■ EXCERTO SELECIONADO

+ + +

Portugal “está na moda”
VJ - No que diz respeito aos investidores estrangeiros em Portugal, quais as principais alterações verificadas neste último ano e como prevê o panorama em 2021?
JB: Portugal está na moda, no turismo (fazendo votos de que a pandemia seja um mero interlúdio) mas não só. Fala-se de Portugal por boas razões. Reconhece-se que Portugal tem bons argumentos para atrair investimento; desde as infraestruturas rodoviárias, às telecomunicações, à disponibilização de quadros bem formados até à facilidade de domínio de línguas estrangeiras, isto para além da reconhecida afabilidade de Portugal para com os estrangeiros. Felizmente que estes fatores ainda sobrepesam a muitos dos aspetos que ainda temos negativos e que muitos dos investidores só conhecem quando já cá estão. Falo sobretudo dos elevados custos de contexto, de que destaco uma doentia burocracia, uma administração pública avessa ao investimento, devota do “não” e obcecada com a fuga à assunção de qualquer responsabilidade, de um clima político e dos media com uma reação epidérmica ao lucro, à riqueza e à iniciativa privada, isto aliado a um sistema fiscal que compara mal, muito mal, com os países nossos principais concorrentes.
Neste particular o que estava bem ainda continua bem, mas lamentavelmente o que estava mal está, a meu ver, pior. E isso a prazo pagar-se-á caro. Portugal e os seus decisores políticos, independentemente da sua cor, na sua maior parte ainda não perceberam as consequências da queda do muro de Berlim e do quanto isso acentuou o nosso cariz periférico e simultaneamente fez nascer na Europa do mercado livre concorrentes de uma dinâmica impressionante, que rivalizam – quando não nos ultrapassam – na definição e implementação de mecanismos e de culturas altamente atrativas ao investimento direto estrangeiro (IDE).

+ + +

Extrações de texto por página
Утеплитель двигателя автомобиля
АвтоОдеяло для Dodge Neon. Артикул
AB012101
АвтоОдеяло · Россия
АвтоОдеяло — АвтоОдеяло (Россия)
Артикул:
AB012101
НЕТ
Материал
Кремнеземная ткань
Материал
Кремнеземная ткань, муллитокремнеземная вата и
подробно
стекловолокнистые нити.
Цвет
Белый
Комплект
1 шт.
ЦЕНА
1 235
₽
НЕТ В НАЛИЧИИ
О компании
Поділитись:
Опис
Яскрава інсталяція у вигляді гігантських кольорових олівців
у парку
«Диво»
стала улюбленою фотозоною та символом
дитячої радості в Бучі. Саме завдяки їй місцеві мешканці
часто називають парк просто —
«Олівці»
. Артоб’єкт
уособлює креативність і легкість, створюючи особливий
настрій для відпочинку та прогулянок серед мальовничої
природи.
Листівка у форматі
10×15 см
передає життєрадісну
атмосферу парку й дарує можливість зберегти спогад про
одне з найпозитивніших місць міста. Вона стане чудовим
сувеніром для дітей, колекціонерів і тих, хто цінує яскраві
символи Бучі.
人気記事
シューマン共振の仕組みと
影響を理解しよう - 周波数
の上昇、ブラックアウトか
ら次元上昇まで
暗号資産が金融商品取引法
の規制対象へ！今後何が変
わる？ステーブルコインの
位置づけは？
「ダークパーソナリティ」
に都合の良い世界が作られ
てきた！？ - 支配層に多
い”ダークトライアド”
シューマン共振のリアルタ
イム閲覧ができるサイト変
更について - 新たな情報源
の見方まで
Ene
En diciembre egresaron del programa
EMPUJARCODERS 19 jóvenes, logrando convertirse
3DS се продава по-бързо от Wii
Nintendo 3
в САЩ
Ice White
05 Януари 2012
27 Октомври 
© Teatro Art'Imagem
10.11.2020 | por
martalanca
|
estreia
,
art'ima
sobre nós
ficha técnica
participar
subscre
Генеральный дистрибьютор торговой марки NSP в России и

+ + +

■ CONJUNTO DE TAREFAS
(a) Responda a estas perguntas sobre o excerto acerca do investimento estrangeiro em Portugal:
(i) Que setor é referido em primeiro lugar como exemplo de Portugal estar na moda?
(ii) Que acontecimento histórico acentuou o cariz periférico de Portugal?
(iii) Que sigla designa o investimento direto estrangeiro?
(b) Escreva, por favor, a continuação do excerto sobre o investimento estrangeiro em Portugal a partir da última frase apresentada.
Os registos não têm qualquer relação com o excerto.

■ AS SUAS RESPOSTAS
(a)
(i) O turismo.
(ii) A queda do muro de Berlim.
(iii) IDE.

(b)
Não estamos sozinhos no Mundo e ainda menos na Europa. Acresce que a nossa dimensão e a nossa localização periférica em relação à Europa não ajudam. Estas deveriam ser compensadas com uma agressiva política de apoio ao investimento e ao acolhimento de investidores. Neste capítulo, também há muita coisa ainda por fazer. Não obstante, não mudou o interesse por Portugal e a nossa capacidade de atrair IDE vai continuando a evoluir. Pelas razões que já aqui referi, em Portugal os ativos estão baratos e há boas oportunidades que os investidores atentos sabem aproveitar bem. Temos por isso sido destino de IDE sobretudo de private equities, mas também e felizmente de alguns industriais. Esperemos que em 2021 novas oportunidades surjam e que o capital estrangeiro continue a vir em crescendo. Entretanto, deveríamos atacar a sério os custos de contexto, preocupação essa que sei estar nas preocupações do Ministro da Economia. Assim os seus pares o oiçam.
VJ - Qual a importância de assessoria financeira numa operação de M&A?
JB: Numa operação de M&A, o assessor financeiro é, no conjunto dos assessores, o mais importante. Não apenas porque muitas das vezes, em paralelo com a assessoria, asseguram o financiamento à aquisição, como muitas das vezes é o assessor financeiro que descobriu – quando não é ele que cria – a oportunidade que subjaz à própria operação. Neste particular, as consultoras e a banca de investimento são, enquanto assessores financeiros, agentes fundamentais na prospeção e na criação do mercado de M&A.
Todavia, os tempos estão a mudar. Também aqui as private equity são cada vez mais elas próprias prospetores e criadoras de mercado, quando não também financiadores, começando a rivalizar nesse particular com a banca de investimentos. Contudo, a criatividade e capacidade inventiva de estruturas complexas, aliada à sua capacidade de financiamento, ainda fazem com que a assessoria financeira seja uma peça essencial na estruturação, negociação e implementação de uma operação de M&A, sobretudo nas de maior dimensão.